(PAGE EXCERPT)

You are in /home/dick


In [4]:
DEVICE = torch.device("cpu")
classes = 10
epochs = 100

Let's now download the datasets and transform them into pytorch tensors.

In [5]:
mnist_trainset = datasets.MNIST(root=data_dir, train=True, download=True, transform=transforms.ToTensor())
mnist_testset = datasets.MNIST(root=data_dir, train=False, download=True, transform=transforms.ToTensor())

  return torch.from_numpy(parsed.astype(m[2], copy=False)).view(*s)


The train dataset has a size of 60000 samples and the test has 10000 hand-written digit images in it. The class labels change between 0 and 9.

In [6]:
print(mnist_trainset)
print()
print(mnist_testset)

Dataset MNIST
    Number of datapoints: 60000
    Root location: /home/dick
    Split: Train
    StandardTransform
Transform: ToTensor()

Dataset MNIST
    Number of datapoints: 10000
    Root location: /home/dick
    Split: Test
    StandardTransform
Transform: ToTensor()


We can now create the dataloader objects for the datasets we downloaded. In order to make a fair comparison, we will be using the default hyperparameters of the notebook that uses the optimization via differential evolution algorithm. But in case you'd like to increase the batch_size or shuffle the rows to prevent any overfitting, feel free to do so.

In [7]:
train_loader = torch.utils.data.DataLoader(mnist_trainset, batch_size=10, shuffle=False)
test_loader = torch.utils.data.DataLoader(mnist_testset, batch_size=10, shuffle=False)

Before creating the model, let's print the shapes of the training instances in one batch. We won't be checking the test instances since the same results apply to them. 

In [8]:
print('Shape of the input features in one batch:', next(iter(train_loader))[0].shape)

(End PAGE EXCERPT)
(TASK INPUTS)

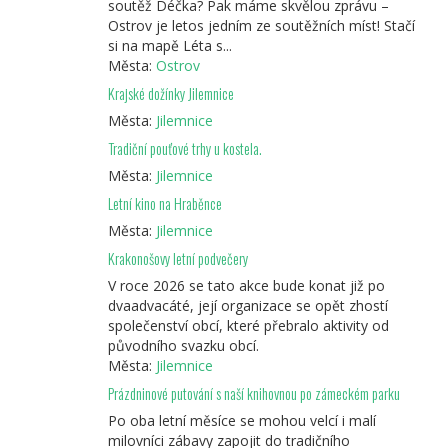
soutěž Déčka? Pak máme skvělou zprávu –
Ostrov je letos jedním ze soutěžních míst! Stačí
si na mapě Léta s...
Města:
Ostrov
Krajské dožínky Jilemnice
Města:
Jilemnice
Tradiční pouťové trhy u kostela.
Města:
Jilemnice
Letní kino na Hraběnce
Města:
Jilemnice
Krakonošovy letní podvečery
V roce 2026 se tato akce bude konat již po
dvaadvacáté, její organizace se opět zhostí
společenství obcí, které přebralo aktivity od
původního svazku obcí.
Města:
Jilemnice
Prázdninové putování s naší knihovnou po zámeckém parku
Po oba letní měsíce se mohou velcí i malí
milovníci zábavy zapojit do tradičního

(End TASK INPUTS)
(TASK INPUTS)

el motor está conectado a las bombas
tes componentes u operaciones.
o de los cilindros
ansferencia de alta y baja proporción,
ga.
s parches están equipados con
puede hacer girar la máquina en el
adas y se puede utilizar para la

(End TASK INPUTS)

**EXERCISE A**
According to the MNIST notebook excerpt, how many hand-written digit images does the test dataset contain?
**EXERCISE B**
In the records, update the stretch from the line containing "soutěž Déčka? Pak máme skvělou zprávu –" through the line containing "milovníci zábavy zapojit do tradičního" by replacing "Jilemnice" with "Semily" and leaving everything else unchanged. Return only those lines.
The MNIST notebook excerpt and the records have no connection to each other.

**TASK OUTPUT A**
10000

**TASK OUTPUT B**
soutěž Déčka? Pak máme skvělou zprávu –
Ostrov je letos jedním ze soutěžních míst! Stačí
si na mapě Léta s...
Města:
Ostrov
Krajské dožínky Semily
Města:
Semily
Tradiční pouťové trhy u kostela.
Města:
Semily
Letní kino na Hraběnce
Města:
Semily
Krakonošovy letní podvečery
V roce 2026 se tato akce bude konat již po
dvaadvacáté, její organizace se opět zhostí
společenství obcí, které přebralo aktivity od
původního svazku obcí.
Města:
Semily
Prázdninové putování s naší knihovnou po zámeckém parku
Po oba letní měsíce se mohou velcí i malí
milovníci zábavy zapojit do tradičního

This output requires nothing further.